--- Data to examine Enclosed Below ---

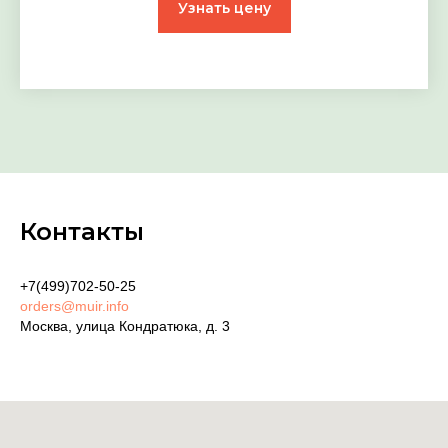
Узнать цену
Контакты
+7(499)702-50-25
orders@muir.info
Москва, улица Кондратюка, д. 3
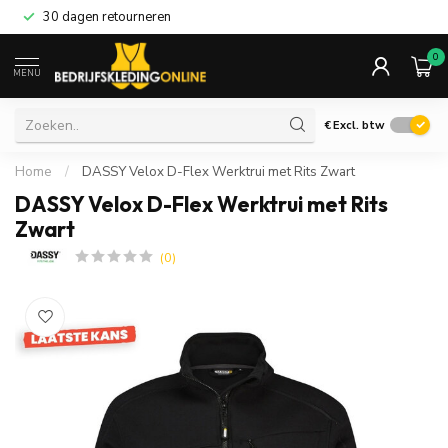
30 dagen retourneren
0
MENU
€
Excl. btw
Home
/
DASSY Velox D-Flex Werktrui met Rits Zwart
DASSY Velox D-Flex Werktrui met Rits
Zwart
(0)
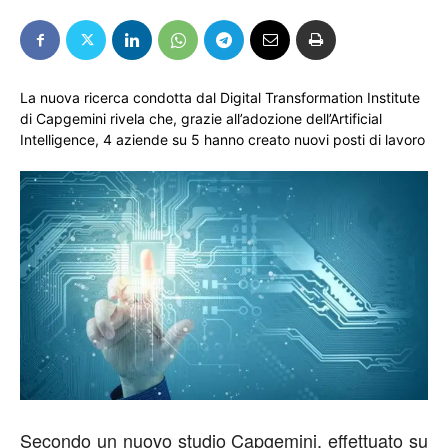
La nuova ricerca condotta dal Digital Transformation Institute
di Capgemini rivela che, grazie all’adozione dell’Artificial
Intelligence, 4 aziende su 5 hanno creato nuovi posti di lavoro
Secondo un nuovo studio Capgemini, effettuato su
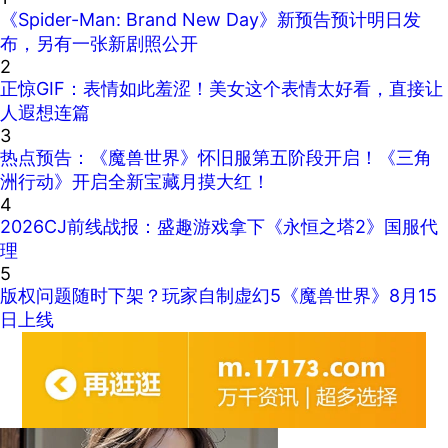
《Spider-Man: Brand New Day》新预告预计明日发
布，另有一张新剧照公开
2
正惊GIF：表情如此羞涩！美女这个表情太好看，直接让
人遐想连篇
3
热点预告：《魔兽世界》怀旧服第五阶段开启！《三角
洲行动》开启全新宝藏月摸大红！
4
2026CJ前线战报：盛趣游戏拿下《永恒之塔2》国服代
理
5
版权问题随时下架？玩家自制虚幻5《魔兽世界》8月15
日上线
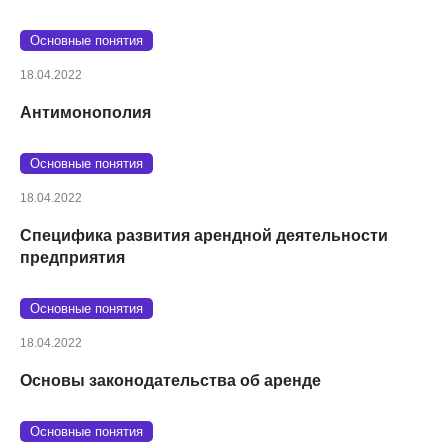
Основные понятия
18.04.2022
Антимонополия
Основные понятия
18.04.2022
Специфика развития арендной деятельности
предприятия
Основные понятия
18.04.2022
Основы законодательства об аренде
Основные понятия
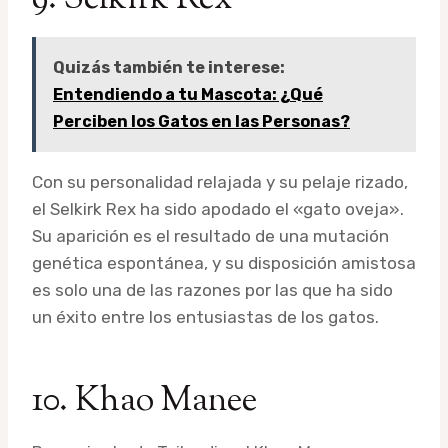
Quizás también te interese:
Entendiendo a tu Mascota: ¿Qué
Perciben los Gatos en las Personas?
Con su personalidad relajada y su pelaje rizado,
el Selkirk Rex ha sido apodado el «gato oveja».
Su aparición es el resultado de una mutación
genética espontánea, y su disposición amistosa
es solo una de las razones por las que ha sido
un éxito entre los entusiastas de los gatos.
10. Khao Manee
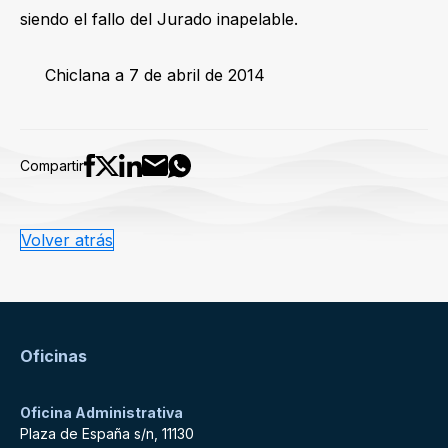
siendo el fallo del Jurado inapelable.
Chiclana a 7 de abril de 2014
Compartir
Volver atrás
Oficinas
Oficina Administrativa
Plaza de España s/n, 11130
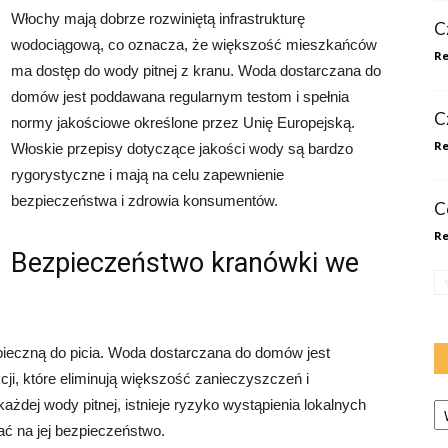
Włochy mają dobrze rozwiniętą infrastrukturę
C
wodociągową, co oznacza, że większość mieszkańców
Re
ma dostęp do wody pitnej z kranu. Woda dostarczana do
domów jest poddawana regularnym testom i spełnia
Cz
normy jakościowe określone przez Unię Europejską.
Re
Włoskie przepisy dotyczące jakości wody są bardzo
rygorystyczne i mają na celu zapewnienie
bezpieczeństwa i zdrowia konsumentów.
C
Re
Bezpieczeństwo kranówki we
ieczną do picia. Woda dostarczana do domów jest
i, które eliminują większość zanieczyszczeń i
Ka
żdej wody pitnej, istnieje ryzyko wystąpienia lokalnych
ć na jej bezpieczeństwo.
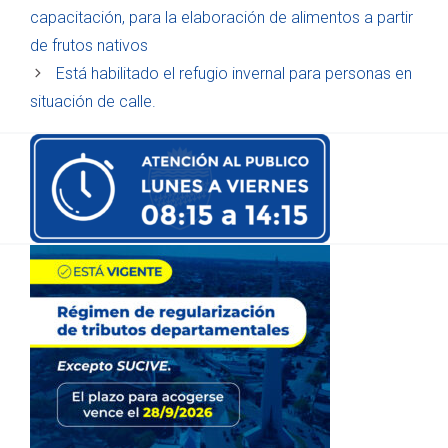
capacitación, para la elaboración de alimentos a partir
de frutos nativos
Está habilitado el refugio invernal para personas en
situación de calle.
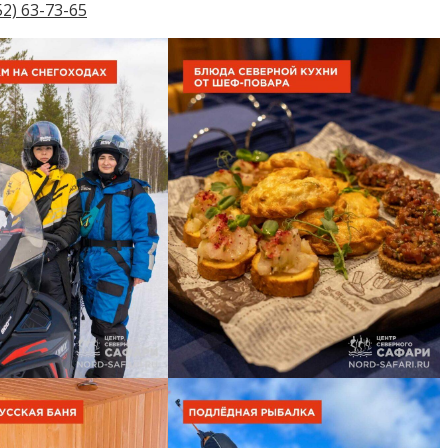
52) 63-73-65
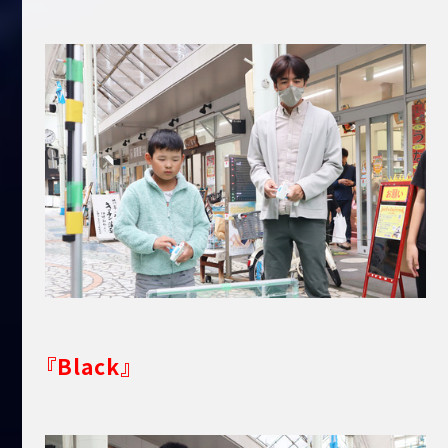
『Black』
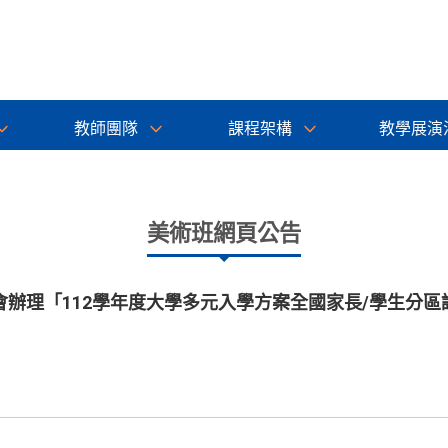
教師團隊
課程架構
教學展演
美術班網頁公告
辦理「112學年度大學多元入學方案全國家長/學生分區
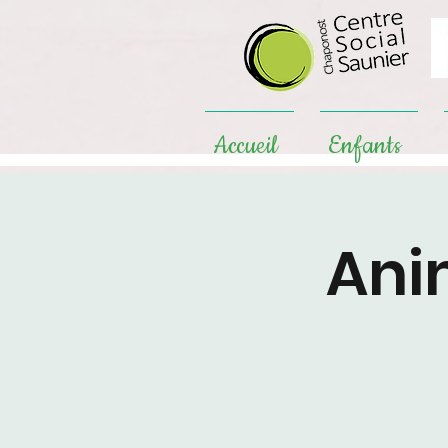
Accueil
Enfants
Ani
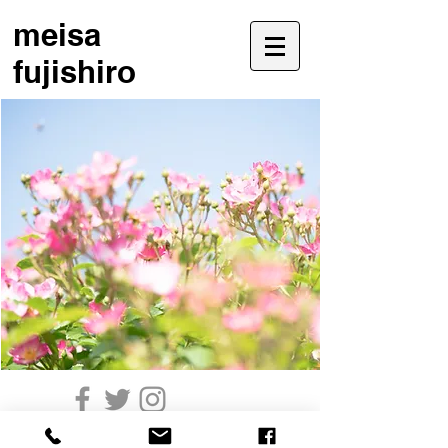
meisa
fujishiro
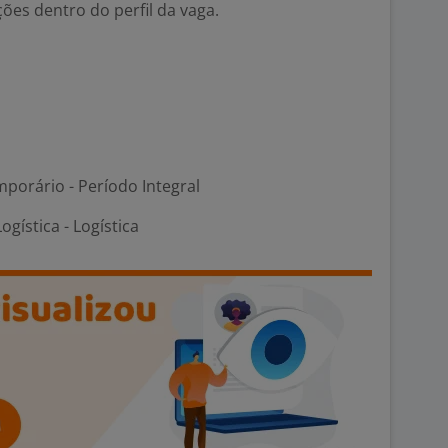
ções dentro do perfil da vaga.
porário - Período Integral
ogística - Logística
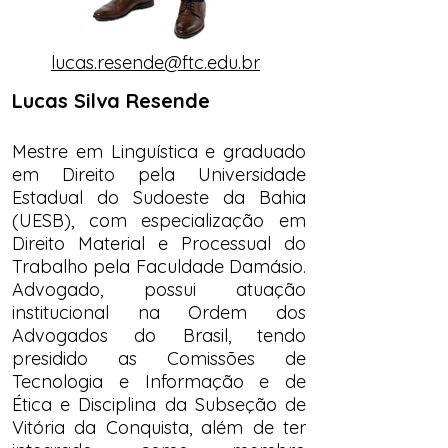
lucas.resende@ftc.edu.br
Lucas Silva Resende
Mestre em Linguística e graduado
em Direito pela Universidade
Estadual do Sudoeste da Bahia
(UESB), com especialização em
Direito Material e Processual do
Trabalho pela Faculdade Damásio.
Advogado, possui atuação
institucional na Ordem dos
Advogados do Brasil, tendo
presidido as Comissões de
Tecnologia e Informação e de
Ética e Disciplina da Subseção de
Vitória da Conquista, além de ter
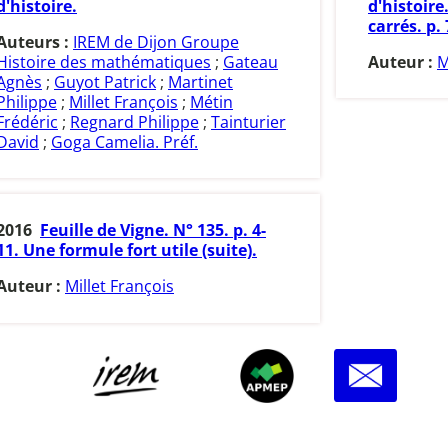
d'histoire.
d'histoir
carrés. p. 
Auteurs :
IREM de Dijon Groupe
Histoire des mathématiques
;
Gateau
Auteur :
M
Agnès
;
Guyot Patrick
;
Martinet
Philippe
;
Millet François
;
Métin
Frédéric
;
Regnard Philippe
;
Tainturier
David
;
Goga Camelia. Préf.
2016
Feuille de Vigne. N° 135. p. 4-
11. Une formule fort utile (suite).
Auteur :
Millet François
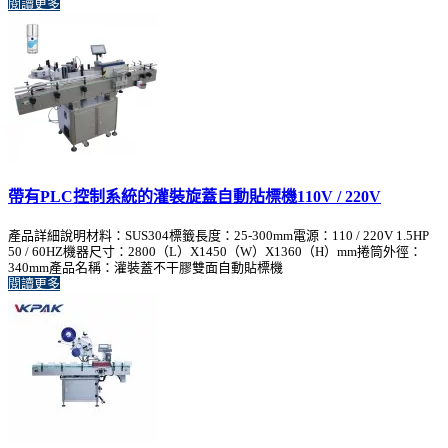
閱讀更多
帶有PLC控制系統的灌裝旋蓋自動貼標機110V / 220V
產品詳細說明材料：SUS304標籤長度：25-300mm電源：110 / 220V 1.5HP
50 / 60HZ機器尺寸：2800（L）X1450（W）X1360（H）mm捲筒外徑：
340mm產品名稱：灌裝蓋不干膠雙面自動貼標機
閱讀更多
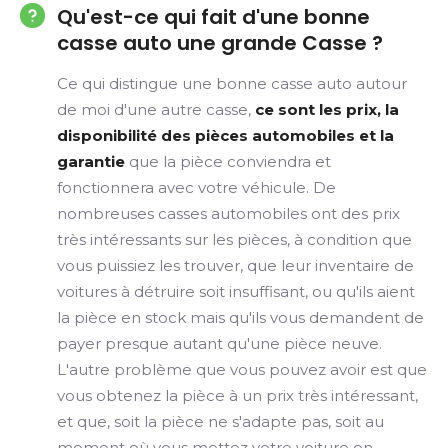
Qu'est-ce qui fait d'une bonne
casse auto une grande Casse ?
Ce qui distingue une bonne casse auto autour
de moi d'une autre casse,
ce sont les prix, la
disponibilité des pièces automobiles et la
garantie
que la pièce conviendra et
fonctionnera avec votre véhicule. De
nombreuses casses automobiles ont des prix
très intéressants sur les pièces, à condition que
vous puissiez les trouver, que leur inventaire de
voitures à détruire soit insuffisant, ou qu'ils aient
la pièce en stock mais qu'ils vous demandent de
payer presque autant qu'une pièce neuve.
L'autre problème que vous pouvez avoir est que
vous obtenez la pièce à un prix très intéressant,
et que, soit la pièce ne s'adapte pas, soit au
moment où vous mettez votre voiture en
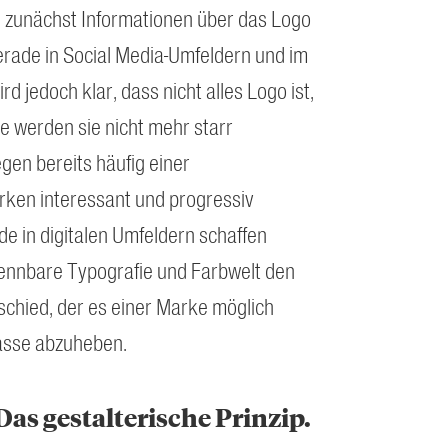
 zunächst Informationen über das Logo
erade in Social Media-Umfeldern und im
rd jedoch klar, dass nicht alles Logo ist,
e werden sie nicht mehr starr
egen bereits häufig einer
rken interessant und progressiv
de in digitalen Umfeldern schaffen
ennbare Typografie und Farbwelt den
chied, der es einer Marke möglich
asse abzuheben.
 Das gestalterische Prinzip.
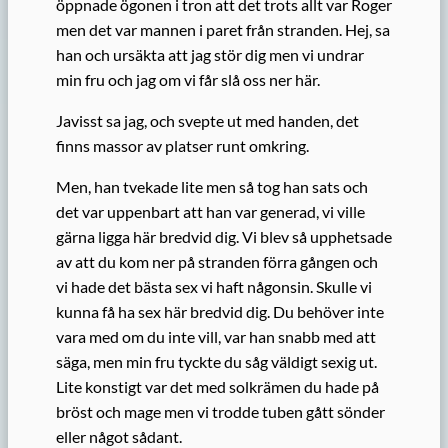
öppnade ögonen i tron att det trots allt var Roger
men det var mannen i paret från stranden. Hej, sa
han och ursäkta att jag stör dig men vi undrar
min fru och jag om vi får slå oss ner här.
Javisst sa jag, och svepte ut med handen, det
finns massor av platser runt omkring.
Men, han tvekade lite men så tog han sats och
det var uppenbart att han var generad, vi ville
gärna ligga här bredvid dig. Vi blev så upphetsade
av att du kom ner på stranden förra gången och
vi hade det bästa sex vi haft någonsin. Skulle vi
kunna få ha sex här bredvid dig. Du behöver inte
vara med om du inte vill, var han snabb med att
säga, men min fru tyckte du såg väldigt sexig ut.
Lite konstigt var det med solkrämen du hade på
bröst och mage men vi trodde tuben gått sönder
eller något sådant.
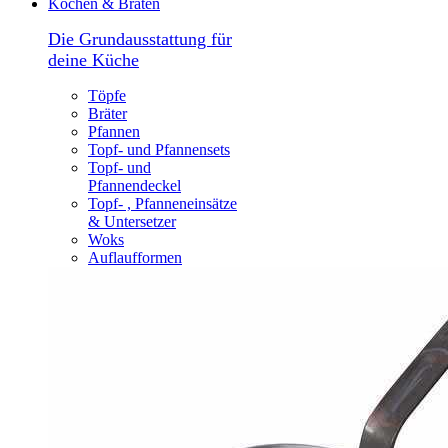
Kochen & Braten
Die Grundausstattung für
deine Küche
Töpfe
Bräter
Pfannen
Topf- und Pfannensets
Topf- und
Pfannendeckel
Topf- , Pfanneneinsätze
& Untersetzer
Woks
Auflaufformen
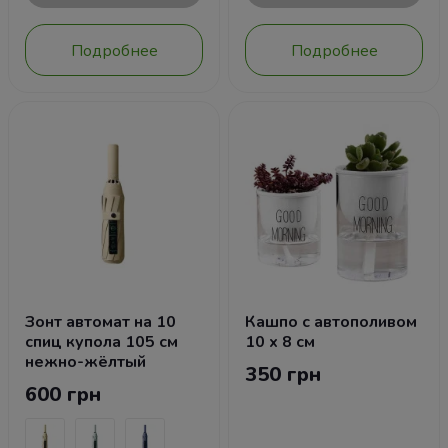
Подробнее
Подробнее
Зонт автомат на 10
Кашпо с автополивом
спиц купола 105 см
10 х 8 см
нежно-жёлтый
350 грн
600 грн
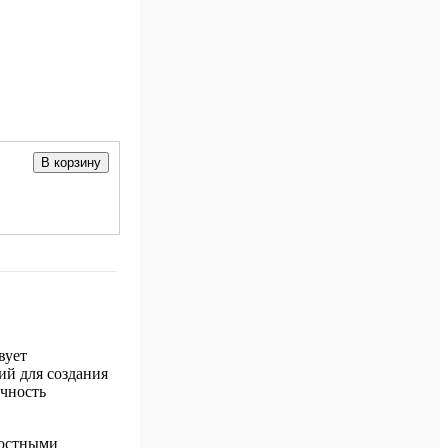
В корзину
вует
ий для создания
очность
ностными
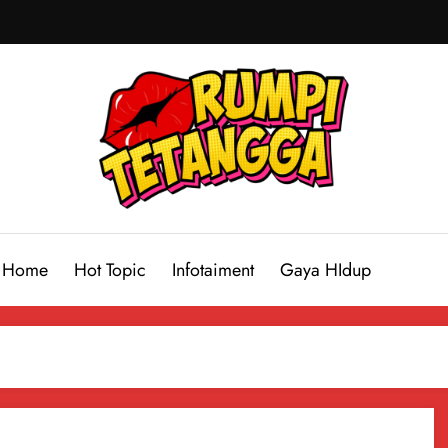
Home
Hot Topic
Infotaiment
Gaya HIdup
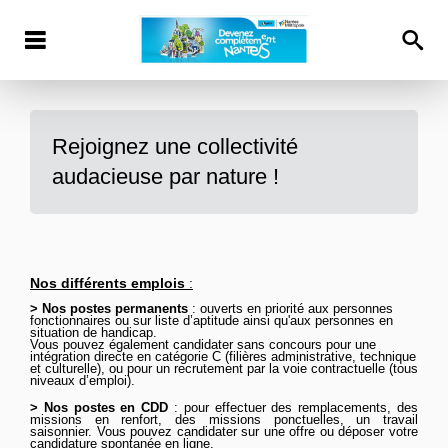
Rejoignez une collectivité
audacieuse par nature !
Nos différents emplois
:
> Nos postes permanents
: ouverts en priorité aux personnes
fonctionnaires ou sur liste d’aptitude ainsi qu'aux personnes en
situation de handicap.
Vous pouvez
également
candidater sans concours pour une
intégration directe en catégorie C (filières administrative, technique
et culturelle), ou pour un recrutement par la voie contractuelle (tous
niveaux d’emploi).
>
Nos postes en CDD
: pour effectuer des remplacements, des
missions en renfort, des missions ponctuelles, un travail
saisonnier. Vous pouvez candidater sur une offre ou déposer votre
candidature spontanée
en ligne
.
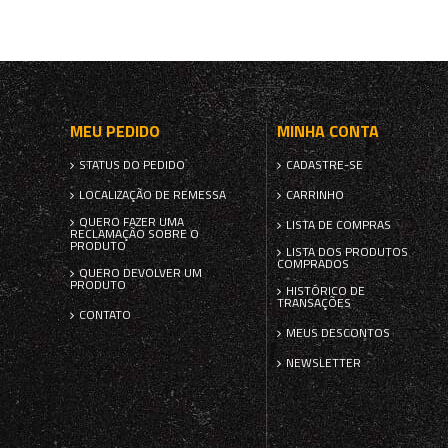
MEU PEDIDO
MINHA CONTA
STATUS DO PEDIDO
CADASTRE-SE
LOCALIZAÇÃO DE REMESSA
CARRINHO
QUERO FAZER UMA
LISTA DE COMPRAS
RECLAMAÇÃO SOBRE O
PRODUTO
LISTA DOS PRODUTOS
COMPRADOS
QUERO DEVOLVER UM
PRODUTO
HISTÓRICO DE
TRANSAÇÕES
CONTATO
MEUS DESCONTOS
NEWSLETTER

--- End of Enclosed Data to examine ---

Check each line of the entries above for the string "wody", and return those that contain it.

Answer space:
ma dostęp do wody pitnej z kranu. Woda dostarczana do
Włoskie przepisy dotyczące jakości wody są bardzo
żdej wody pitnej, istnieje ryzyko wystąpienia lokalnych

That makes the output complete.